__WHAT TO PRODUCE__:
Find the word "тренер" in the records below. List each line containing it.
═══ PROVIDED DATA ═══
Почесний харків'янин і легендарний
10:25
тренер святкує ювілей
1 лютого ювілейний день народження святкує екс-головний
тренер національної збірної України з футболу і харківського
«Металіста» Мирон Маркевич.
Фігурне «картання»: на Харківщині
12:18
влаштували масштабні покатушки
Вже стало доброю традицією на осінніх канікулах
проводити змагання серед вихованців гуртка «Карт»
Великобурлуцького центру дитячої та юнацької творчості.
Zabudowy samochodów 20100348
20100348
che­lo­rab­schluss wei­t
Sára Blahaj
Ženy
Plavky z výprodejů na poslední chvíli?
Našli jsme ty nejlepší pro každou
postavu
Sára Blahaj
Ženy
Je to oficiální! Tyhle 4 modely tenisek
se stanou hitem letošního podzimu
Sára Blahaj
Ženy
═══
═══ PROVIDED DATA ═══
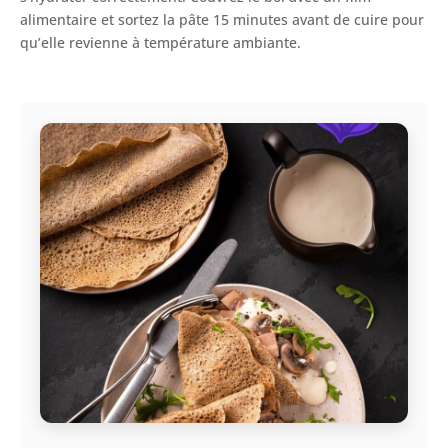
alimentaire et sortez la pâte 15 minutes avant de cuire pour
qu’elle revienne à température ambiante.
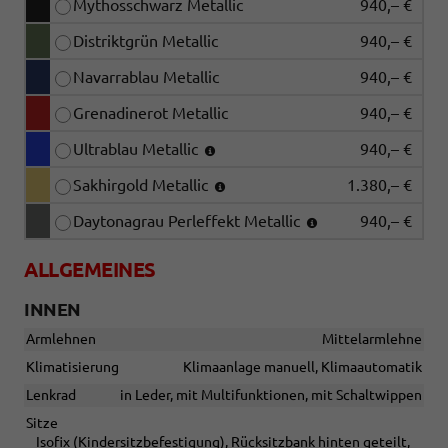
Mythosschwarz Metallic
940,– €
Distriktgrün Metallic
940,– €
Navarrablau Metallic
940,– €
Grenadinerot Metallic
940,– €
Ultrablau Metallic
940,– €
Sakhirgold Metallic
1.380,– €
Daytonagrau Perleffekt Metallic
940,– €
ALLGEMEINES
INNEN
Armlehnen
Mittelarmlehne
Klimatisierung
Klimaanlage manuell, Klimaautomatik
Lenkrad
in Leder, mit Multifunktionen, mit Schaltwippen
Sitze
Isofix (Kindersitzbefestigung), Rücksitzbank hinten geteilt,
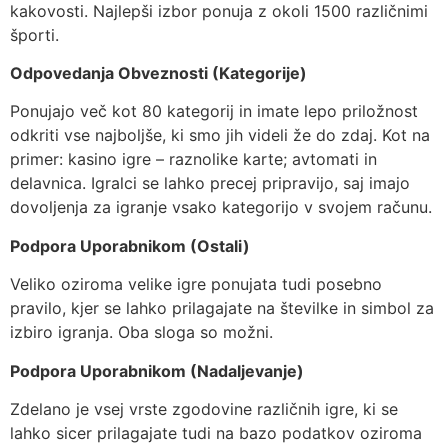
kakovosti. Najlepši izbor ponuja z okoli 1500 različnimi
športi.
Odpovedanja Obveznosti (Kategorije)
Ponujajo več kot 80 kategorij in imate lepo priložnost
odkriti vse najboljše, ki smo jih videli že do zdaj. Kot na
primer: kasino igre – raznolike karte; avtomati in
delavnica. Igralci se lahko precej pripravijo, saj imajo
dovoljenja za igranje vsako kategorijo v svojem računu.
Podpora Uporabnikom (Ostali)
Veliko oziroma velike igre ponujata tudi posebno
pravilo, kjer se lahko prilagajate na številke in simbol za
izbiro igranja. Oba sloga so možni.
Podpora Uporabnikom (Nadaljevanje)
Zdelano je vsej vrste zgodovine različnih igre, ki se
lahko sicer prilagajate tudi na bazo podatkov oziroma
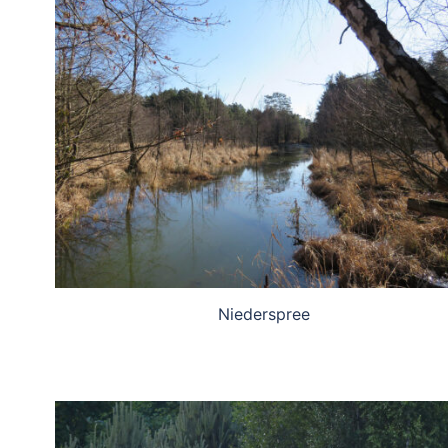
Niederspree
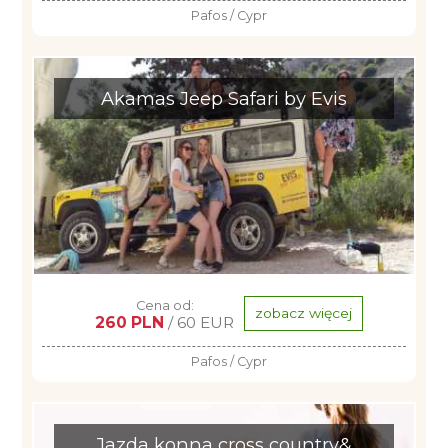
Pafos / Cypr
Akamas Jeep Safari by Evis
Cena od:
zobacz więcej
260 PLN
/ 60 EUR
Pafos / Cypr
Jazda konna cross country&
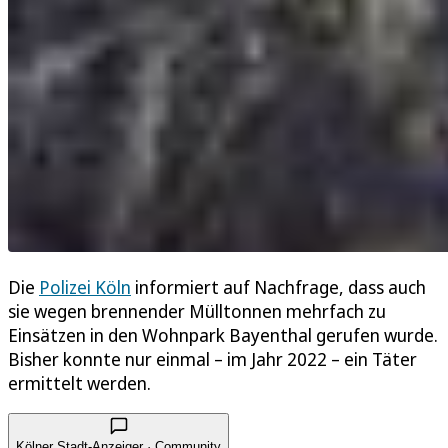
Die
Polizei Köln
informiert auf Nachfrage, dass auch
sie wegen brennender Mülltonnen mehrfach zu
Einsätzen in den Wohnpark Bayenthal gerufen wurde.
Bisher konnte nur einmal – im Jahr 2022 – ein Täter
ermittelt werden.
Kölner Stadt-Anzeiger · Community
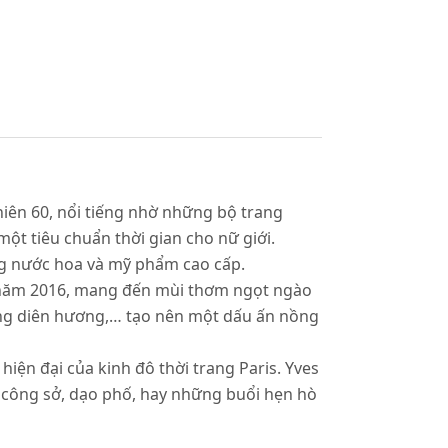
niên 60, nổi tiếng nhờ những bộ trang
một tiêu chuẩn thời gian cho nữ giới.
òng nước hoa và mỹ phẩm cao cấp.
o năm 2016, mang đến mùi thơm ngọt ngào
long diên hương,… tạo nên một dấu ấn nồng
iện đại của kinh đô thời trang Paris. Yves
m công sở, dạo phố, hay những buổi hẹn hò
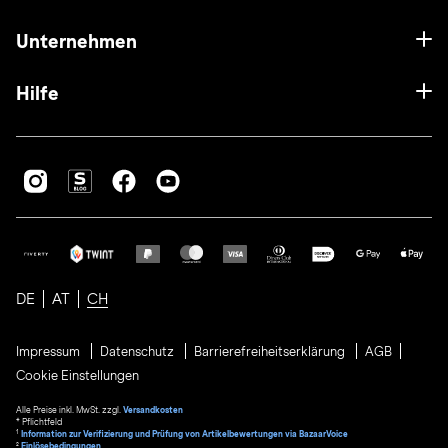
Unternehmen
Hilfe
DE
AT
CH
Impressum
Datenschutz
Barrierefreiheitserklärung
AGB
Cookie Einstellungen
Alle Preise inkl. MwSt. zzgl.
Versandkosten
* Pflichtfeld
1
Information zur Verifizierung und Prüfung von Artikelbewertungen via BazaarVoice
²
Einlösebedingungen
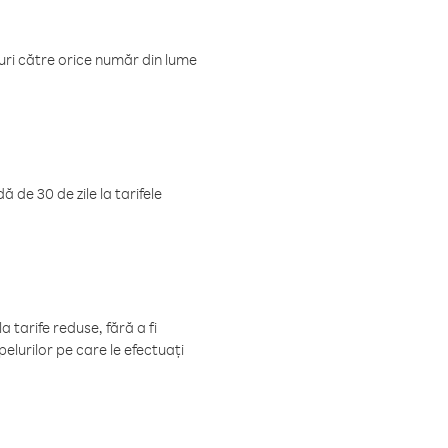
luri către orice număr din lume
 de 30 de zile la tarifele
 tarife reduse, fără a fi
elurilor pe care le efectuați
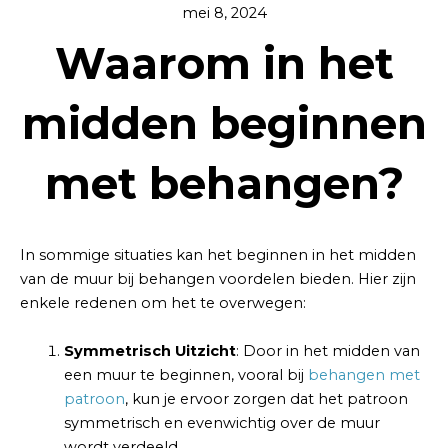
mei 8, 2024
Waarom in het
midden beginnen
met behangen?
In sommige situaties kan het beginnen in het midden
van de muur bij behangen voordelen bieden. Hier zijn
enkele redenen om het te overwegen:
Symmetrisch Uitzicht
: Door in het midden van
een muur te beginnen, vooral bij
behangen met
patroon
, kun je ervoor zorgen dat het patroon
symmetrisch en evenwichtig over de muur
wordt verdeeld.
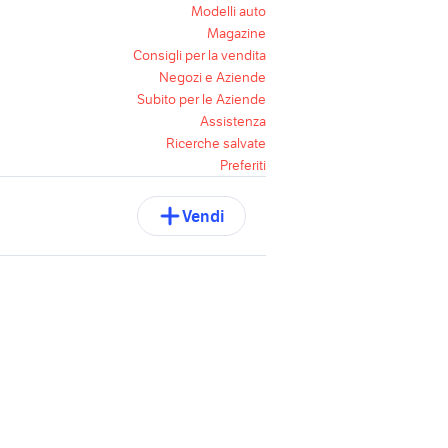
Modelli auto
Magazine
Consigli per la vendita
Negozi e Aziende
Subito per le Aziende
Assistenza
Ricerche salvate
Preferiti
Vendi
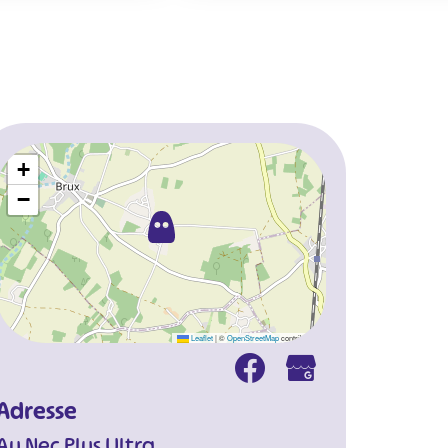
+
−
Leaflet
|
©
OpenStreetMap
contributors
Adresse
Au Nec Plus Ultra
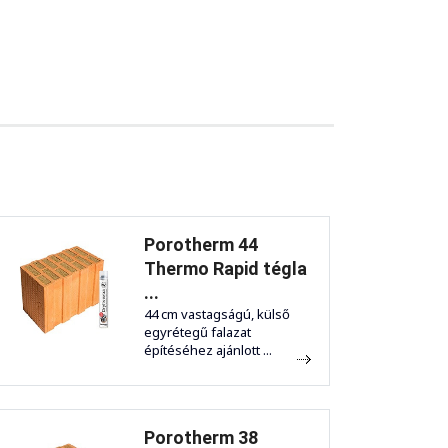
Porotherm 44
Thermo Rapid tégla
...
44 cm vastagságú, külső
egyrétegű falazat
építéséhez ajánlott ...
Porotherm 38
═══
__ANSWER SPACE__:
тренер святкує ювілей
тренер національної збірної України з футболу і харківського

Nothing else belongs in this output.